Given the records that follow, return each one verbatim.

Excerpts from a dataset:
● ● ● ● ●
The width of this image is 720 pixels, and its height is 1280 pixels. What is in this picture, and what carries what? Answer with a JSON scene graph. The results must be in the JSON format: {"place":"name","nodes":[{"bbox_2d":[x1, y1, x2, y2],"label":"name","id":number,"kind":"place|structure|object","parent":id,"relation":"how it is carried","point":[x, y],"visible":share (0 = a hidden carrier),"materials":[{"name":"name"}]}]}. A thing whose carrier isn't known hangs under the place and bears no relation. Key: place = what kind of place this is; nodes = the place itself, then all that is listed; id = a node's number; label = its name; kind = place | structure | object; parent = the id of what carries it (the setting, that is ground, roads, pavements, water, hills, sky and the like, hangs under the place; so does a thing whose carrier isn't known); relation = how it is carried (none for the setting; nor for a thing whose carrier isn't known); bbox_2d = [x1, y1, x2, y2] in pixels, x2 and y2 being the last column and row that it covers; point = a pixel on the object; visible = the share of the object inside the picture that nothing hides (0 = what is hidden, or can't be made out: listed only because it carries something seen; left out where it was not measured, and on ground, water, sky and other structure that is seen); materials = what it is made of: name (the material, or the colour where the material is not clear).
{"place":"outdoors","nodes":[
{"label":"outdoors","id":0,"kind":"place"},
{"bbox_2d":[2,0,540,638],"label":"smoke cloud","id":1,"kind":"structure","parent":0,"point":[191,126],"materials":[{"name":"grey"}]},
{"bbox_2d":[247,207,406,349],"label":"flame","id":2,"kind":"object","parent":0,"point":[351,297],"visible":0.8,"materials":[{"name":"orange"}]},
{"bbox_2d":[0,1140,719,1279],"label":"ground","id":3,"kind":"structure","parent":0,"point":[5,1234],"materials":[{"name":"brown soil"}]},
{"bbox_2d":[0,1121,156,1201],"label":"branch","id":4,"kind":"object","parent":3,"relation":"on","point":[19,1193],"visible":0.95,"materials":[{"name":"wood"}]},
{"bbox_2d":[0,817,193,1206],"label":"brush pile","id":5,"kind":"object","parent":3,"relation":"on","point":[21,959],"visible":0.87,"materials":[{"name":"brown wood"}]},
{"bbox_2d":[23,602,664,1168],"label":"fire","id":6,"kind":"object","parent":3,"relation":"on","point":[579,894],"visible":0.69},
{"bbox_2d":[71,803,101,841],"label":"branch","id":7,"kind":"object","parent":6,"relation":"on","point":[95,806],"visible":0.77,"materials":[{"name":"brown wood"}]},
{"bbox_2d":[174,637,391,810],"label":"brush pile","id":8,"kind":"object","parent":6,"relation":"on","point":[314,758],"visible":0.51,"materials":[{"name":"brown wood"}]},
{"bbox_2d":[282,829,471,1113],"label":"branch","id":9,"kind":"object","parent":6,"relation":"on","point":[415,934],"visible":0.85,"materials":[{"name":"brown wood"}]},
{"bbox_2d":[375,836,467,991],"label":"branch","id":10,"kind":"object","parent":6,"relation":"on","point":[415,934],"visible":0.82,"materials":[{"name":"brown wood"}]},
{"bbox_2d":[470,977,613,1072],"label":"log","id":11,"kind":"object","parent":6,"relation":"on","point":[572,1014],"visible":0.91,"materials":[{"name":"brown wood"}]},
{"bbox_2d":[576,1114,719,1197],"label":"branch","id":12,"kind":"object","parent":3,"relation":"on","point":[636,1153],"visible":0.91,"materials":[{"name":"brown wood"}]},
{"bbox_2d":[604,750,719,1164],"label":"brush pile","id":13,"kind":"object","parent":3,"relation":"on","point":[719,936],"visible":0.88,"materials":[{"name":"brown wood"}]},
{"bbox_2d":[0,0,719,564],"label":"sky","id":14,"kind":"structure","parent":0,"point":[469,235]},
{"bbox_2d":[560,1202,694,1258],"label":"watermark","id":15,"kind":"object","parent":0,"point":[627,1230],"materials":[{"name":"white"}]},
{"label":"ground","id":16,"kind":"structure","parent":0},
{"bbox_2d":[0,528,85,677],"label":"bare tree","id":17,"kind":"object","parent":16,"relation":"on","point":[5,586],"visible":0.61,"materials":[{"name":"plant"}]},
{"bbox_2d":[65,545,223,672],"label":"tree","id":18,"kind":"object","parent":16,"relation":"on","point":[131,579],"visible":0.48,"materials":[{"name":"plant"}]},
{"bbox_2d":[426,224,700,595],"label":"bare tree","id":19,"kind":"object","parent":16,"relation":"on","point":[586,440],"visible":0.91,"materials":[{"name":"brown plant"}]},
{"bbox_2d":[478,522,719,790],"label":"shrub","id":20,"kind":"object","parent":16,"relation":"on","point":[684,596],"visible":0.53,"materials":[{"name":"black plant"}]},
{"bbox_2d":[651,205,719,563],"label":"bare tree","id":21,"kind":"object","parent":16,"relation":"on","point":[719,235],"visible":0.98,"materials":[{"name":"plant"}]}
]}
● ● ● ● ●
**Result of this exercise:**
The width of this image is 720 pixels, and its height is 1280 pixels. What is in this picture, and what carries what? Answer with a JSON scene graph. The results must be in the JSON format: {"place":"name","nodes":[{"bbox_2d":[x1, y1, x2, y2],"label":"name","id":number,"kind":"place|structure|object","parent":id,"relation":"how it is carried","point":[x, y],"visible":share (0 = a hidden carrier),"materials":[{"name":"name"}]}]}. A thing whose carrier isn't known hangs under the place and bears no relation. Key: place = what kind of place this is; nodes = the place itself, then all that is listed; id = a node's number; label = its name; kind = place | structure | object; parent = the id of what carries it (the setting, that is ground, roads, pavements, water, hills, sky and the like, hangs under the place; so does a thing whose carrier isn't known); relation = how it is carried (none for the setting; nor for a thing whose carrier isn't known); bbox_2d = [x1, y1, x2, y2] in pixels, x2 and y2 being the last column and row that it covers; point = a pixel on the object; visible = the share of the object inside the picture that nothing hides (0 = what is hidden, or can't be made out: listed only because it carries something seen; left out where it was not measured, and on ground, water, sky and other structure that is seen); materials = what it is made of: name (the material, or the colour where the material is not clear).
{"place":"outdoors","nodes":[
{"label":"outdoors","id":0,"kind":"place"},
{"bbox_2d":[2,0,540,638],"label":"smoke cloud","id":1,"kind":"structure","parent":0,"point":[191,126],"materials":[{"name":"grey"}]},
{"bbox_2d":[247,207,406,349],"label":"flame","id":2,"kind":"object","parent":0,"point":[351,297],"visible":0.8,"materials":[{"name":"orange"}]},
{"bbox_2d":[0,1140,719,1279],"label":"ground","id":3,"kind":"structure","parent":0,"point":[5,1234],"materials":[{"name":"brown soil"}]},
{"bbox_2d":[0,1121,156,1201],"label":"branch","id":4,"kind":"object","parent":3,"relation":"on","point":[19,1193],"visible":0.95,"materials":[{"name":"wood"}]},
{"bbox_2d":[0,817,193,1206],"label":"brush pile","id":5,"kind":"object","parent":3,"relation":"on","point":[21,959],"visible":0.87,"materials":[{"name":"brown wood"}]},
{"bbox_2d":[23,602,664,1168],"label":"fire","id":6,"kind":"object","parent":3,"relation":"on","point":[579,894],"visible":0.69},
{"bbox_2d":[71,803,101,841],"label":"branch","id":7,"kind":"object","parent":6,"relation":"on","point":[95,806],"visible":0.77,"materials":[{"name":"brown wood"}]},
{"bbox_2d":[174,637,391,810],"label":"brush pile","id":8,"kind":"object","parent":6,"relation":"on","point":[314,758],"visible":0.51,"materials":[{"name":"brown wood"}]},
{"bbox_2d":[282,829,471,1113],"label":"branch","id":9,"kind":"object","parent":6,"relation":"on","point":[415,934],"visible":0.85,"materials":[{"name":"brown wood"}]},
{"bbox_2d":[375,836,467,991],"label":"branch","id":10,"kind":"object","parent":6,"relation":"on","point":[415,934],"visible":0.82,"materials":[{"name":"brown wood"}]},
{"bbox_2d":[470,977,613,1072],"label":"log","id":11,"kind":"object","parent":6,"relation":"on","point":[572,1014],"visible":0.91,"materials":[{"name":"brown wood"}]},
{"bbox_2d":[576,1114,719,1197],"label":"branch","id":12,"kind":"object","parent":3,"relation":"on","point":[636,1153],"visible":0.91,"materials":[{"name":"brown wood"}]},
{"bbox_2d":[604,750,719,1164],"label":"brush pile","id":13,"kind":"object","parent":3,"relation":"on","point":[719,936],"visible":0.88,"materials":[{"name":"brown wood"}]},
{"bbox_2d":[0,0,719,564],"label":"sky","id":14,"kind":"structure","parent":0,"point":[469,235]},
{"bbox_2d":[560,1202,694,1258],"label":"watermark","id":15,"kind":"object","parent":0,"point":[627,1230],"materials":[{"name":"white"}]},
{"label":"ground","id":16,"kind":"structure","parent":0},
{"bbox_2d":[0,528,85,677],"label":"bare tree","id":17,"kind":"object","parent":16,"relation":"on","point":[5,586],"visible":0.61,"materials":[{"name":"plant"}]},
{"bbox_2d":[65,545,223,672],"label":"tree","id":18,"kind":"object","parent":16,"relation":"on","point":[131,579],"visible":0.48,"materials":[{"name":"plant"}]},
{"bbox_2d":[426,224,700,595],"label":"bare tree","id":19,"kind":"object","parent":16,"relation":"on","point":[586,440],"visible":0.91,"materials":[{"name":"brown plant"}]},
{"bbox_2d":[478,522,719,790],"label":"shrub","id":20,"kind":"object","parent":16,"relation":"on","point":[684,596],"visible":0.53,"materials":[{"name":"black plant"}]},
{"bbox_2d":[651,205,719,563],"label":"bare tree","id":21,"kind":"object","parent":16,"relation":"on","point":[719,235],"visible":0.98,"materials":[{"name":"plant"}]}
]}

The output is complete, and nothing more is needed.